Per questo c’è una data magica che circola nello staff di Musumeci: il 27 aprile. Ovvero, l’ultimo giorno utile per dimettersi se si vuole votare anche per le Regionali il 12 giugno. Ma se davvero ci fosse la prescrizione dei 45 giorni prima delle urne (anche se, come detto, c’è chi sostiene che si possa votare in qualsiasi data, purché entro 90 giorni dalle dimissioni), lo scenario dell’election day si complica. Perché, sostengono anche i più ottimisti tifosi del governatore, è «materialmente impossibile» che l’Ars chiuda bilancio e finanziaria entro fino e aprile. Sul primo la giunta ha già approvato il ddl, della seconda ieri s’è discussa la prima bozza della «manovra light» chiesta da Musumeci: non più di «dieci articoli indispensabili per ogni assessore» per evitare complicazioni. Ma anche nella più rapida delle prospettive, il via libera da parte dell’Ars – fra commissioni di merito e aula – non può avvenire prima di maggio inoltrato. Anche perché di mezzo, oltre alle vacanze pasquali, c’è lo stop delle attività a Palazzo dei Normanni per un convegno internazionale sulla giustizia previsto fra il 3 e il 6 maggio.

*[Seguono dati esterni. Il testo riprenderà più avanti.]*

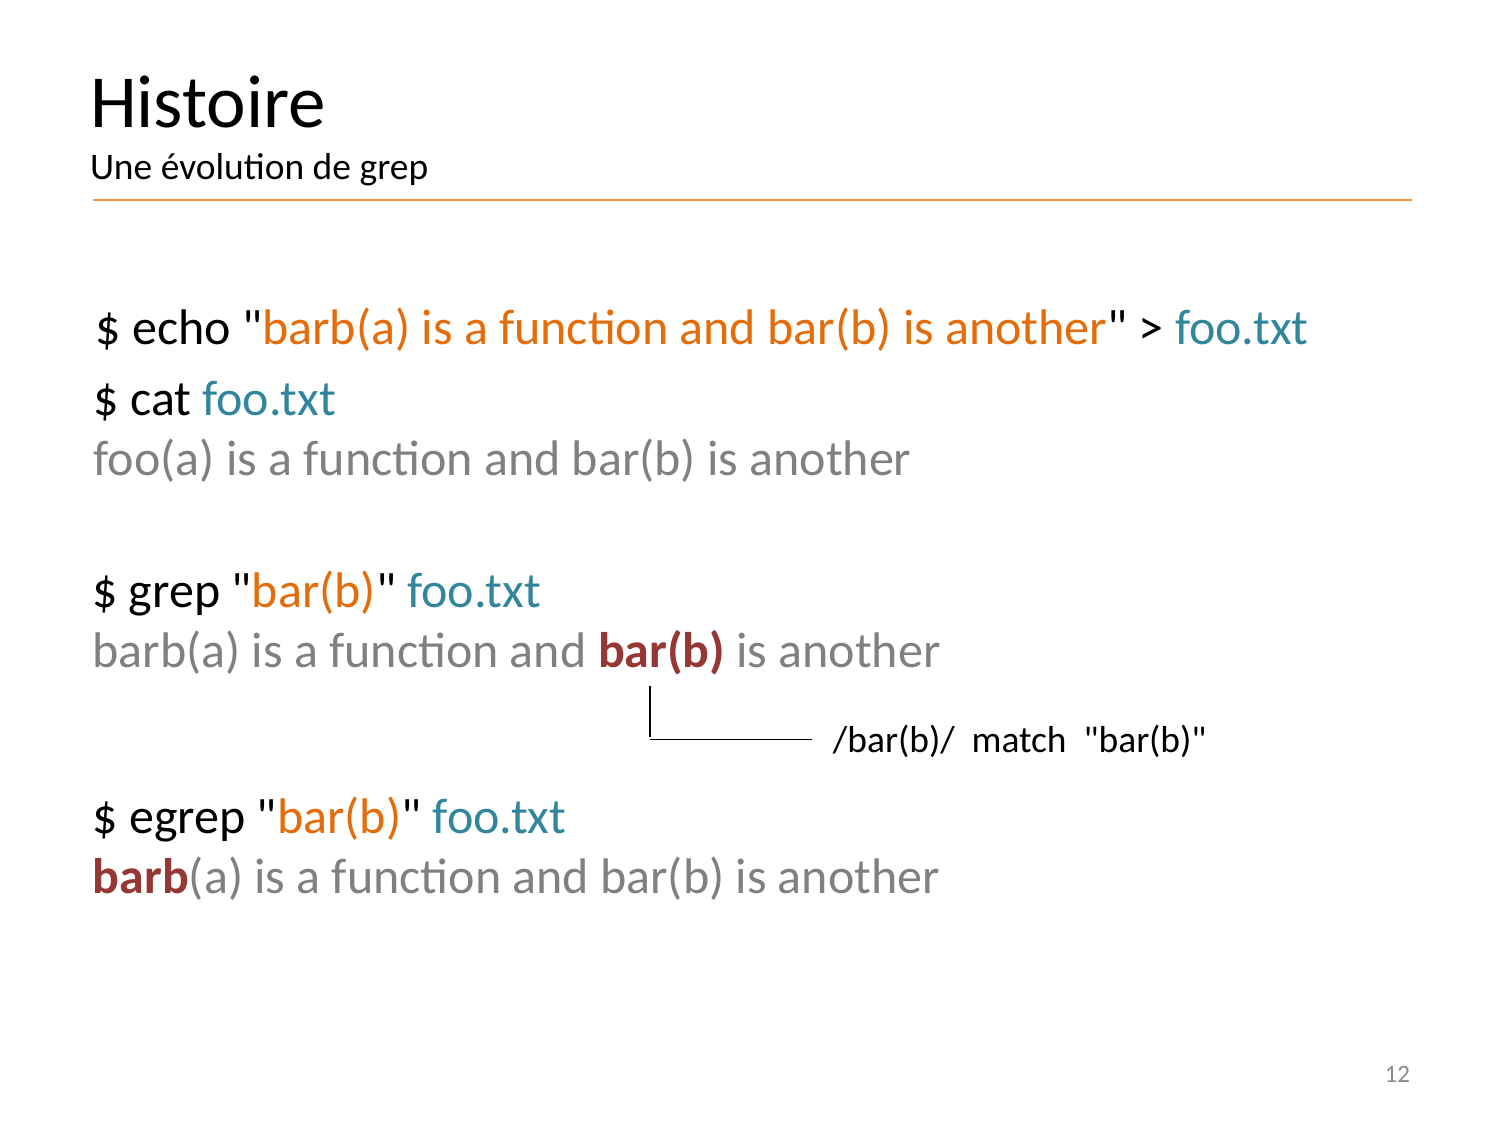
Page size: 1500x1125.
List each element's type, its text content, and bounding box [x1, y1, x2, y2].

Fra i quesiti sottoposti dal presidente c’è anche la ricerca di una data compatibile con il superamento dei quattro anni e sei mesi di legislatura. Per una ragione ben precisa: il 15 giugno è il termine minimo dopo il quale, per i deputati regionali alla prima legislatura, scatta il vitalizio. Se si andasse alle urne prima, a Sala d’Ercole scatterebbe una rivolta trasversale. Ma il problema, secondo i tecnici, non si pone: l’attuale Ars resterà in carica fino all’insediamento della successiva e dunque, anche in caso di voto a giugno, la pensione delle matricole sarebbe blindata. Fugato anche  un altro dubbio: le Regionali possono tenersi in contemporanea ad altre consultazioni. Il fatto che si sia scelta sempre una data ad hoc è più che altro una prassi consolidata, fra l’altro con almeno due eccezioni fra i precedenti: il 20 giugno 1976 si votò assieme alle Politiche, così come il 13 e 14 aprile 2008, dopo le dimissioni di Totò Cuffaro.

Ma c’è un altro nodo. Il dipartimento Autonomie locali, rispetto al 12 giugno, considera una controindicazione dopo un consulto informale del Viminale: il caos spoglio. A Palermo e Messina, ad esempio, ci si troverebbe con le schede di sindaci, consiglio, circoscrizioni e referendum, oltre a quella per Ars e governatore. Un carico complicato da gestire per seggi e uffici.

Anche per quest’ordine di ragioni, allora, l’indicazione per Musumeci sarebbe una data diversa dall’election day. Quella più accreditata nei palazzi regionali, a questo punto, è il 26 giugno. In coincidenza con i ballottaggi (possibili in 13 dei 120 comuni siciliani alle urne), senza l’overbooking dello scrutinio e senza dover chiamare alcuni siciliani per tre volte al seggio nel giro di poche settimane, con il rischio di astensionismo che sconsiglia l’ipotesi di Regionali “solitarie” il 19 giugno, la domenica in mezzo ai due turni delle Amministrative. A meno che non si slitti addirittura al 3 luglio.

Un calendario ancora virtuale, eppure sempre più ricorrente. Fino ad arrivare ai più acerrimi nemici. Fra i quali c’è chi sogna di  far saltare il banco: «E se gli bocciassimo il bilancio? Se Nello vuole dimettersi sul serio, gli faremmo una “cortesia”: sarebbe il primo presidente della Regione nella storia rimosso dal governo nazionale…».